Lord Jim: Joseph Conrad

Lord Jim (1900) by Joseph Conrad
Novel – 310 pages – my copy (paperpback; 1993) bought for £1 from the charity bookshop in Derriford Hospital, autumn of 2008
- 5 nods


Joseph Conrad is one of English literature’s most enigmatic characters: a Pole by birth who travelled the seven seas, initially on French boats, he ended on these shores writing fiction in what was his third language. He wrote substantial works; perhaps his most famous is the brooding and mysterious novella, Heart of Darkness (which later served as the basis for Coppola’s film adaptation, Apocolypse Now). Lord Jim, its forerunner by two years, shares many characteristics: the sea, mystery and the presence of a narrator, Marlow.

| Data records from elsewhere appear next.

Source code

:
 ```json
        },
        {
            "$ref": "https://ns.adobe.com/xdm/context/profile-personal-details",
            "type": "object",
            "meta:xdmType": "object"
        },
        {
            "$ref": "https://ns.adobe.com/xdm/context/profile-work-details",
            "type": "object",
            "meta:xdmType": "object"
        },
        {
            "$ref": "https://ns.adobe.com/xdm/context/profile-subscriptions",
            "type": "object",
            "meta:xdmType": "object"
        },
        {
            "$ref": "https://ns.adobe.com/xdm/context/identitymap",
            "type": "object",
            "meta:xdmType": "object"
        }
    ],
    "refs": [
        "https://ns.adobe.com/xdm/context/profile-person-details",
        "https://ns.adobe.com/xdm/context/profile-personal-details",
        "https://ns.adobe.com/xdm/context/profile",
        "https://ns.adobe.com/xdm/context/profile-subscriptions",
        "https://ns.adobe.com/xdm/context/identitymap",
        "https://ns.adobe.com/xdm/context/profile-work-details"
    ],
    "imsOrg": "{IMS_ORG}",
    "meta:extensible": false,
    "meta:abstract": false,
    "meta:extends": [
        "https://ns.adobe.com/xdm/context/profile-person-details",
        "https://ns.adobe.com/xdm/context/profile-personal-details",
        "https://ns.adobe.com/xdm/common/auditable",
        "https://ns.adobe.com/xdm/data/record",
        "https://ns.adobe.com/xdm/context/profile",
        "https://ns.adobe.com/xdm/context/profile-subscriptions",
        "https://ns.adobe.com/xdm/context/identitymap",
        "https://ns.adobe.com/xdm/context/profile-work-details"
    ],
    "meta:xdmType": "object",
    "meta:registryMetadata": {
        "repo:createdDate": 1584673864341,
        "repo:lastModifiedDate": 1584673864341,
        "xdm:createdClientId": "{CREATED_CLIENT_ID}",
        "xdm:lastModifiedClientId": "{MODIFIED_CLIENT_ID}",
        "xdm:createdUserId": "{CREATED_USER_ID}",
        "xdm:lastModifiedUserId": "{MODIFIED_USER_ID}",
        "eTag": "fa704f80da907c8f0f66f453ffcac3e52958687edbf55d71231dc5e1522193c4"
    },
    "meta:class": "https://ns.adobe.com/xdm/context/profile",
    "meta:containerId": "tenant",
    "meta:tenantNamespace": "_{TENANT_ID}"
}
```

Lord Jim follows the adventures of a water-clerk named - yes, you guessed it - Jim; a man who was ‘an inch, perhaps two, under six feet, powerfully built, and he advanced straight at you with a slight stoop of the shoulders, headed forward, and a fixed from-under-stare which made you think of a charging bull’ (p.3). Jim finds himself attached to unwanted infamy when he and several others abandon their ship, the Patna, when they believe it to be heading the way of Davy Jones’ locker; leaving the hundred or so souls present on the ship to their watery graves. However, the boat survives, leaving those who bolted to become derided as cowards.
Intrigued by Jim's struggle, Marlow becomes attached to him and his romantic story (befriending others and any who will listen to him), seeing him fly from one job to the next, always trying to stay ahead of his besmeared reputation. Jim is eventually given a chance to hide from the known world on the island of Patusan, where – feeling he has nothing left to lose – he rises to become respected, their Tuan – or Lord in English. The story ends with Jim's final confrontation in his battle for redemption: not only from the wider world, but also from his own conscience. I leave out the details in case any of you Bookwormers take the great choice of reading this classic.

And classic is it. Throughout all Conrad’s prose is a delight to behold. This is one of the top masters of English fiction at work. Moreover, Conrad's inventive narrative devices clad this tale in a greater enigma. The story is told in numerous viewpoints, from third-person to that of Marlow, all of which give us multiple glimspes of Jim. The ending question for the reader is: do we ever really know him, or does it instead remain an unsolvable mystery?

Lord Jim is a heavyweight of literature; a showcase of one of the great novelists on top form; a hands down 5 nodder.